A focus on its culture and purpose has seen Rocky’s Own grow and flourish, with the Rockhampton-based outfit recently celebrating the delivery of its 250th Kenworth.
Nowadays, the delivery of high consequence dangerous goods is the main gig for the Rockhampton based outfit.
For CEO and director of Rocky’s Own, Bryan Smith, the company’s success all comes down to process. “Revenue, size and the number of trucks has never been a driving factor, it’s all focussed on process, safety and culture. And from that everything else just happens,” he said.
“I suppose it’s a simple philosophy: if you treat your suppliers fairly, your customers fairly and your staff fairly, you’ll generally go alright.”
Smith, 60, is originally from Merbein, Victoria. He moved up north to Rockhampton and started hang-gliding, eventually becoming an instructor. “I did that for a few years – I was having too much fun. But I needed a real job and that’s when Wally, who started Rocky’s Own, took me on.”
Smith already had previous experience working in logistics and had spent several years as a truckie in his younger years too.
“When Wally asked me to join the business, I thought I’d have a go at it and it all went from there.”
Smith joined the company in 1996 as sales manager and worked his way up to the role of CEO in 2000. He is also the current vice president of the Queensland Trucking Association (QTA).
Smith and national operations/fleet manager Rod Carige, 50, took ownership of the business around 10 years ago.
“Rod started as operations manager and myself in sales.
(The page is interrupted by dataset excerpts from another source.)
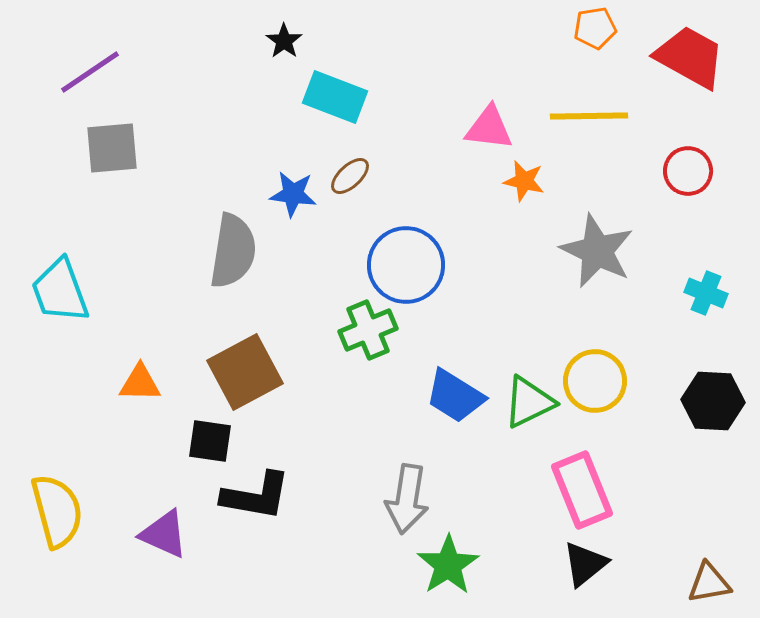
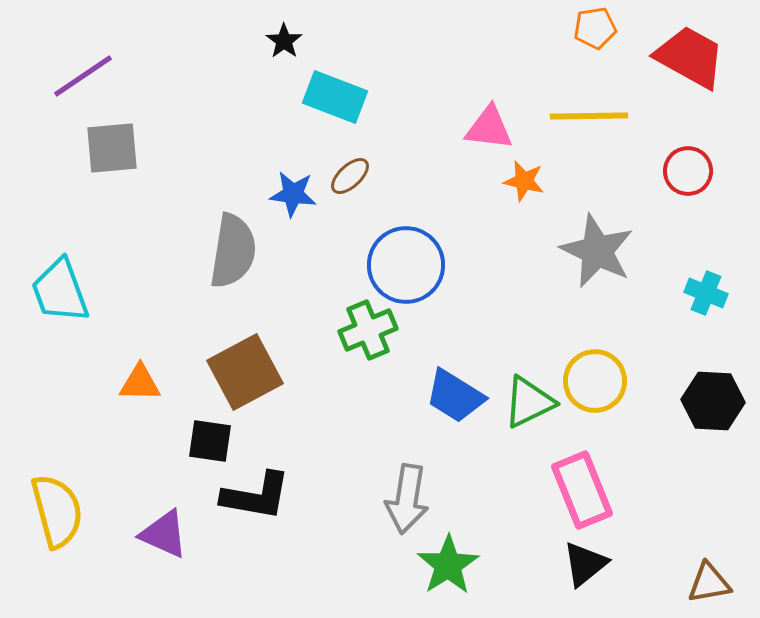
purple line: moved 7 px left, 4 px down
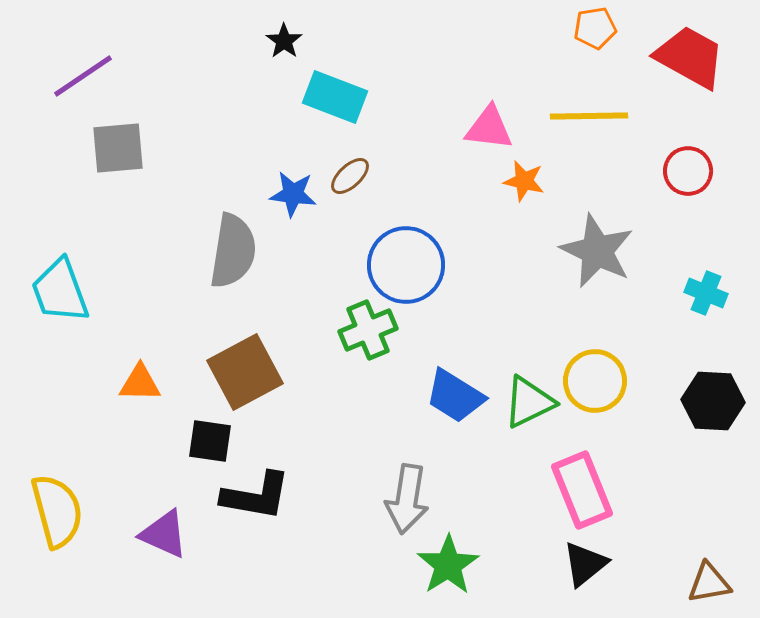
gray square: moved 6 px right
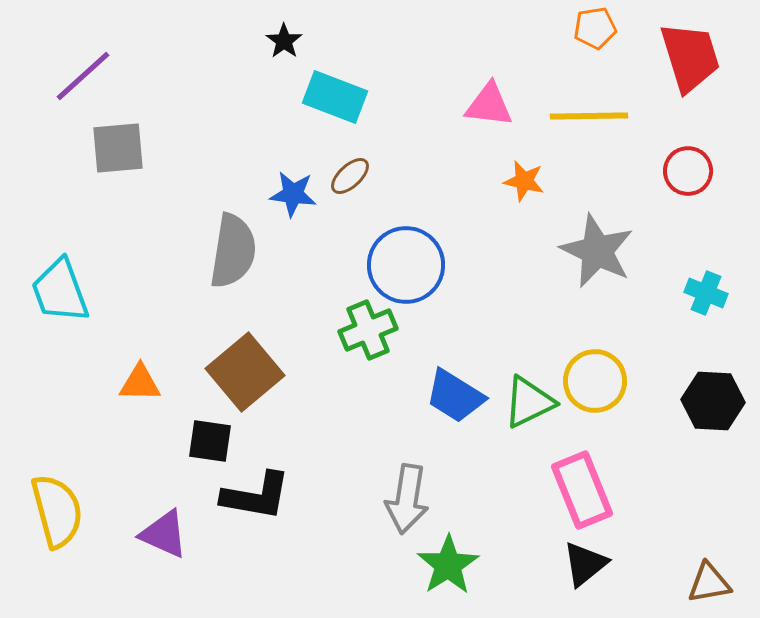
red trapezoid: rotated 44 degrees clockwise
purple line: rotated 8 degrees counterclockwise
pink triangle: moved 23 px up
brown square: rotated 12 degrees counterclockwise
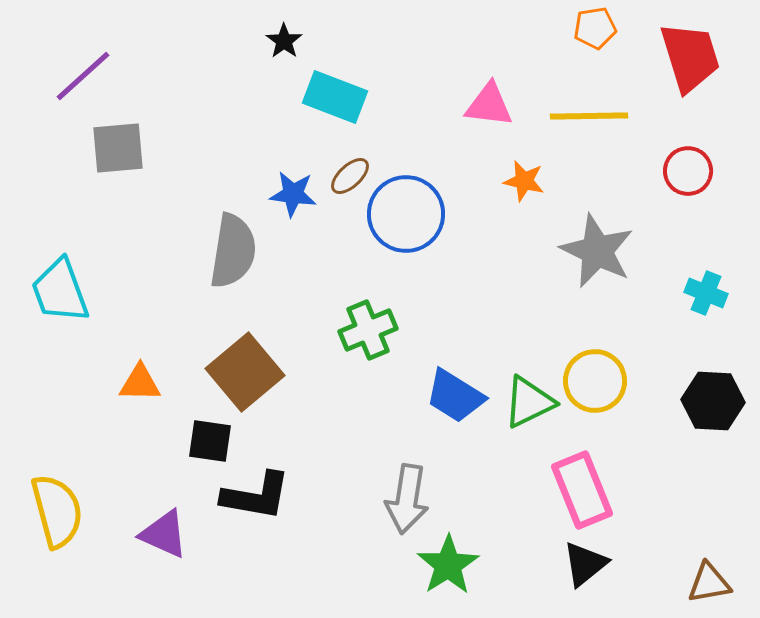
blue circle: moved 51 px up
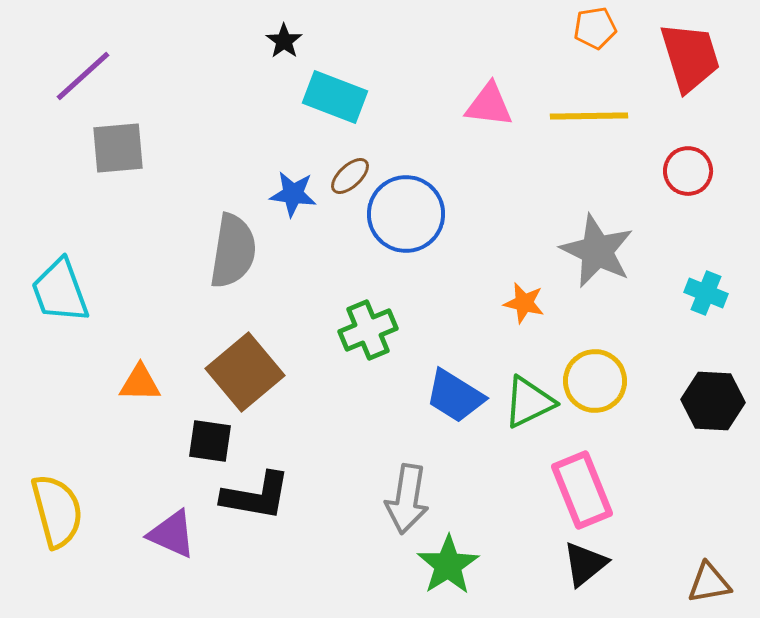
orange star: moved 122 px down
purple triangle: moved 8 px right
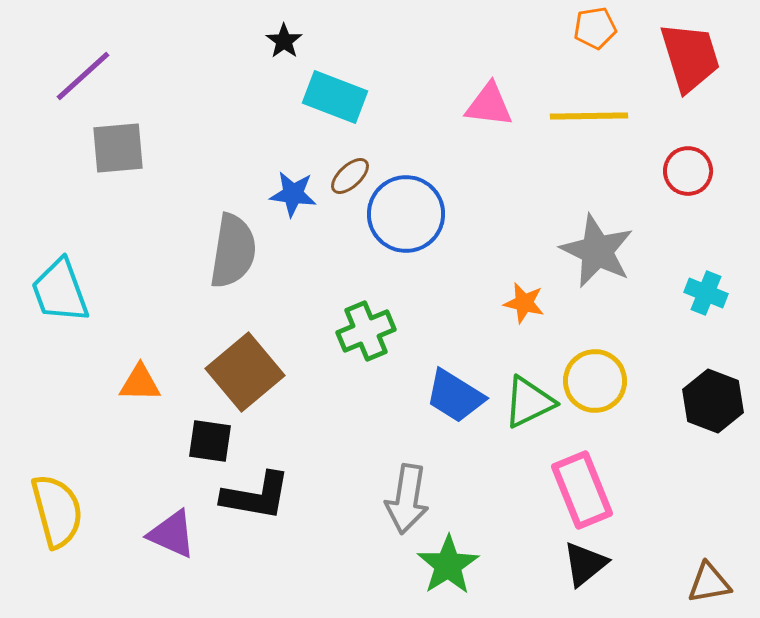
green cross: moved 2 px left, 1 px down
black hexagon: rotated 18 degrees clockwise
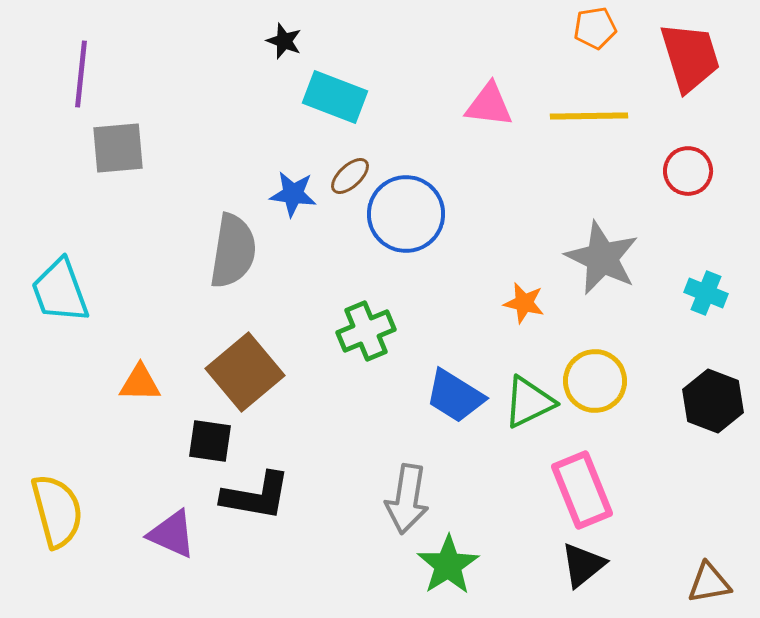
black star: rotated 15 degrees counterclockwise
purple line: moved 2 px left, 2 px up; rotated 42 degrees counterclockwise
gray star: moved 5 px right, 7 px down
black triangle: moved 2 px left, 1 px down
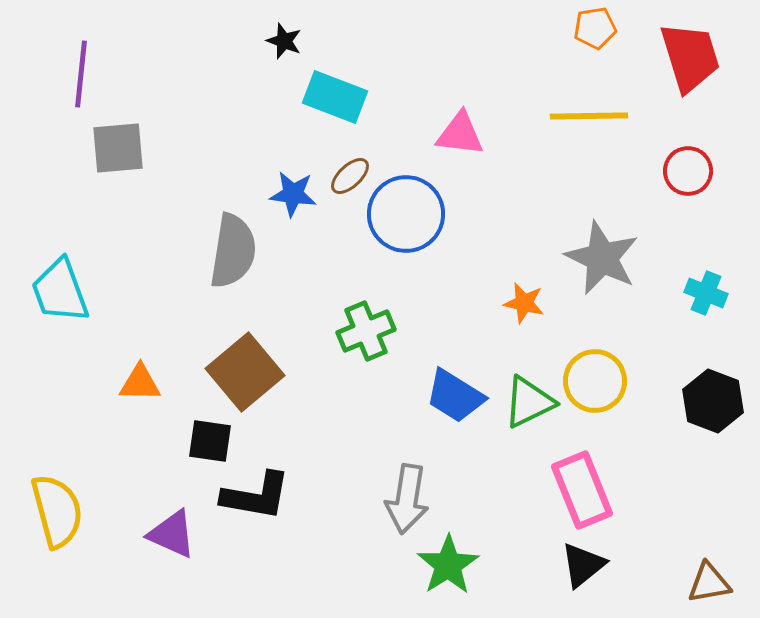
pink triangle: moved 29 px left, 29 px down
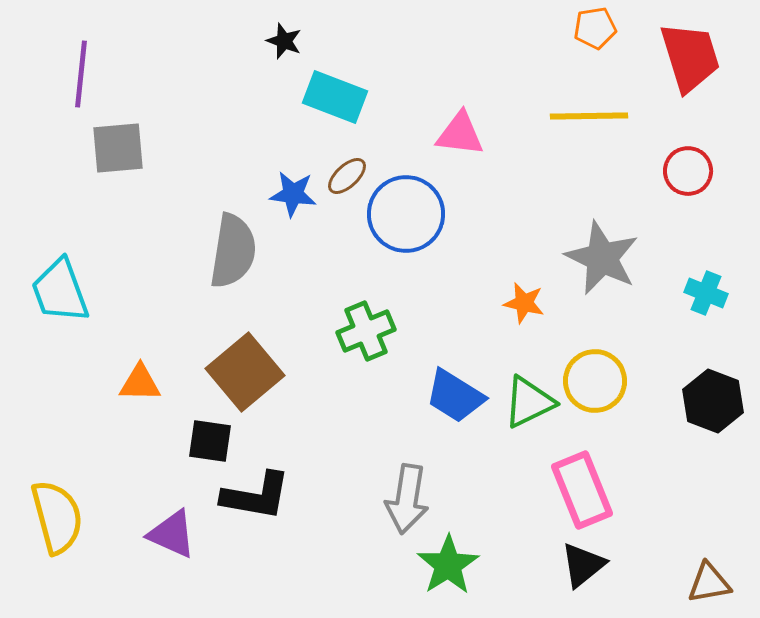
brown ellipse: moved 3 px left
yellow semicircle: moved 6 px down
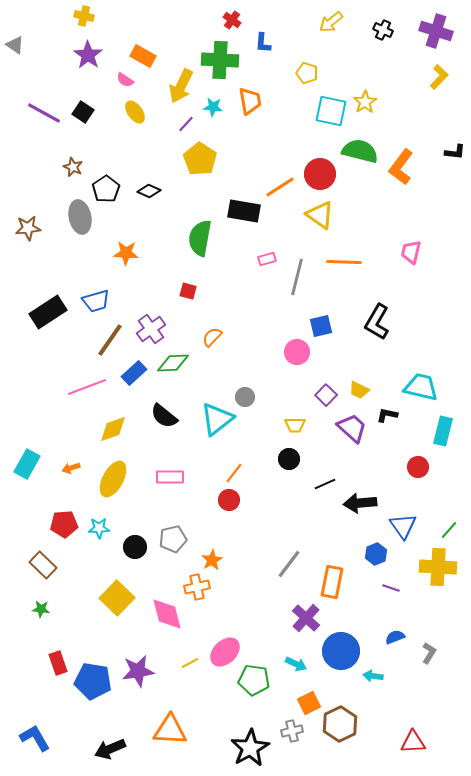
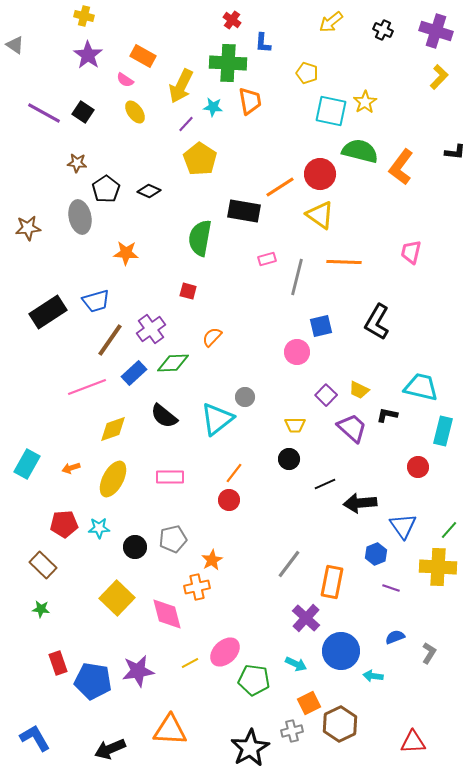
green cross at (220, 60): moved 8 px right, 3 px down
brown star at (73, 167): moved 4 px right, 4 px up; rotated 18 degrees counterclockwise
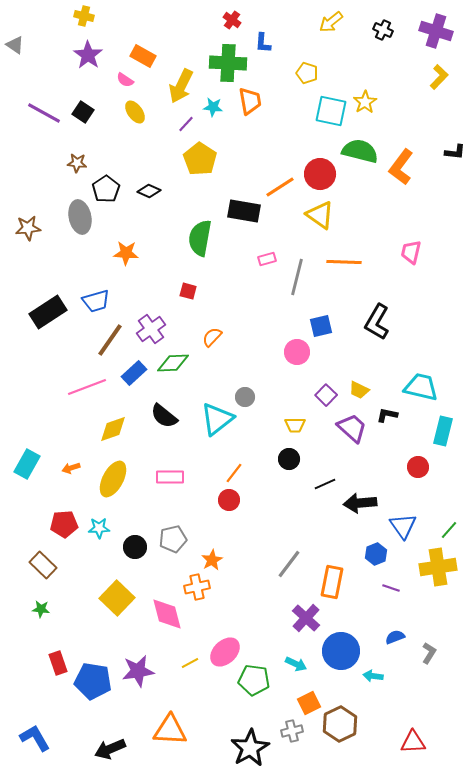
yellow cross at (438, 567): rotated 12 degrees counterclockwise
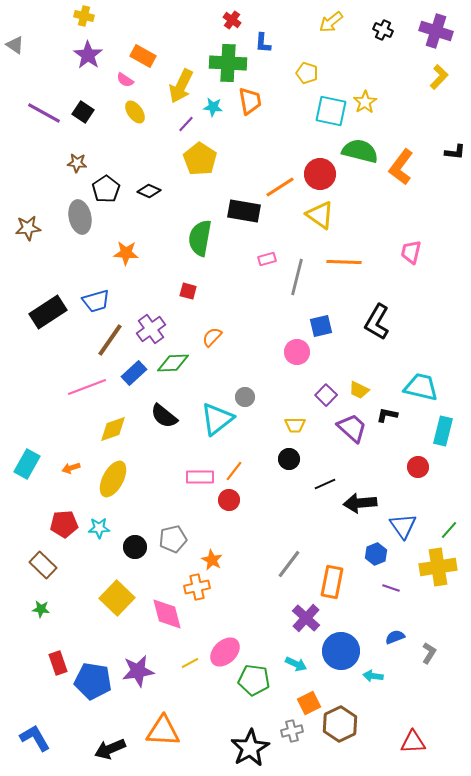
orange line at (234, 473): moved 2 px up
pink rectangle at (170, 477): moved 30 px right
orange star at (212, 560): rotated 15 degrees counterclockwise
orange triangle at (170, 730): moved 7 px left, 1 px down
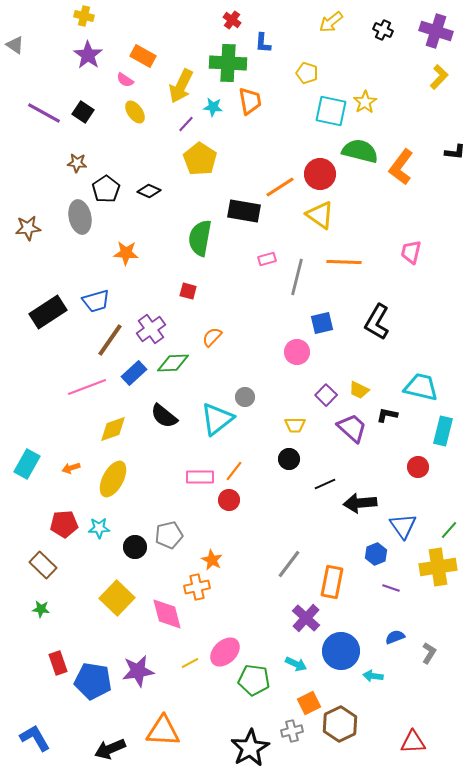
blue square at (321, 326): moved 1 px right, 3 px up
gray pentagon at (173, 539): moved 4 px left, 4 px up
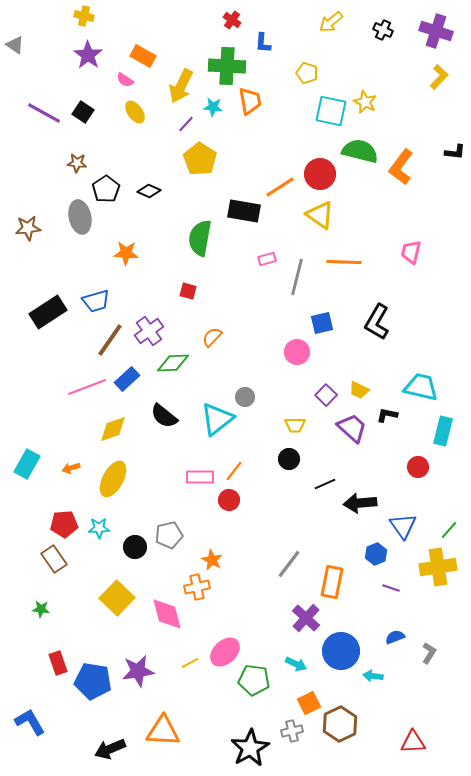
green cross at (228, 63): moved 1 px left, 3 px down
yellow star at (365, 102): rotated 15 degrees counterclockwise
purple cross at (151, 329): moved 2 px left, 2 px down
blue rectangle at (134, 373): moved 7 px left, 6 px down
brown rectangle at (43, 565): moved 11 px right, 6 px up; rotated 12 degrees clockwise
blue L-shape at (35, 738): moved 5 px left, 16 px up
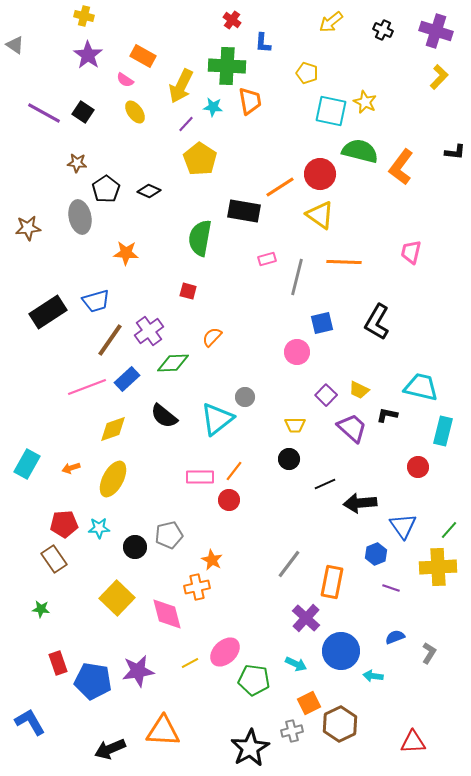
yellow cross at (438, 567): rotated 6 degrees clockwise
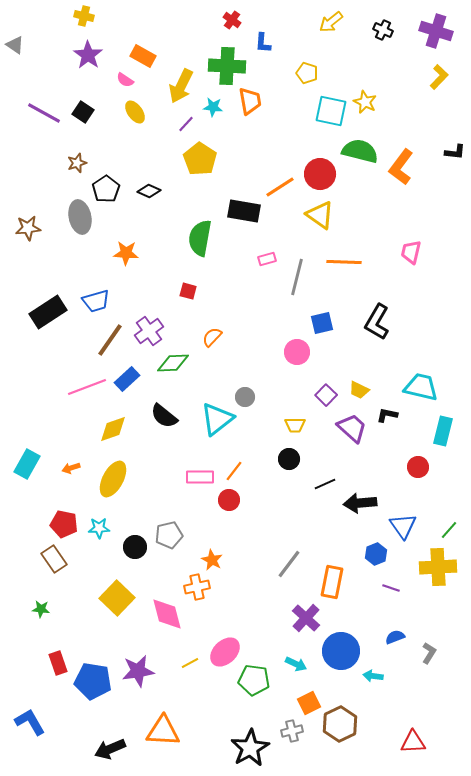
brown star at (77, 163): rotated 24 degrees counterclockwise
red pentagon at (64, 524): rotated 16 degrees clockwise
We started just a few months apart. There were about four trucks back then.”
Fast forward to today and the business now operates an impressive fleet of 164 trucks sporting the company’s green, white and gold livery (predominantly Kenworths with a few Volvo rigids in the mix too) and 287 trailers. It’s purchased 16 new Kenworths in the last year alone, including the 250th truck – a blinged-up Kenworth K200.
Based at the Rockhampton branch, the special milestone K200 is used to transport high consequence dangerous goods to mine sites across Queensland and NSW.
Rocky’s Own currently employs close to 300 staff across its eight depots, which are located throughout Queensland and NSW, as well as one in Kalgoorlie. Some employees have been there since Smith and Carige started with the business, while there are others who have been there for 15 or 20 years.
In his three decades in the industry, Smith has seen a great deal of change. “Regulatory controls and compliance are the biggest ones. Safety is really important in our industry, which has some poor statistics stacked against it. It has one of the highest fatality rates of any industry. We’ve worked on our processes and managing safety standards and everything grows from that,” he said.
“The industry is highly regulated now and a lot of good has come from that regulation, but I think sometimes it’s getting to a tipping point where it’s getting to be over regulated.”
Rocky’s Own services a whopping 276 mine sites across Australia in every state and territory, with the exception of Tasmania.
“Mining services represents about 70 per cent of our business, but we do general, heavy haulage and refrigerated freight as well,” Smith explained.
“In the last four to five years, the business has also branched out into licenced major hazard facilities, which is the warehousing of high consequence dangerous goods. We have a major hazard warehousing facility at Helidon.”
As with any transport operation, safety is paramount – but when you’re transporting dangerous goods, it’s even more pivotal. That’s why all freight movements carried out by the Rocky’s Own team are performed to the highest possible transport safety and security standards.
Its equipment also has to live up to its high standards too. Rocky’s Own maintains an impressive fleet of modern trucks, which wear the Kenworth badge.
“We also have a longstanding relationship with Kenworth dealer Brown and Hurley – and business is all about relationships. It’s the people and the back-up service that are critical,” said Smith.
“Kenworths are built in Australia, for Australian conditions, and they have one of the better networks of servicing in the country. And that’s important because you can have the best truck in the world, but if it’s on the side of the road broken down, it’s not much good to you,” explained Smith.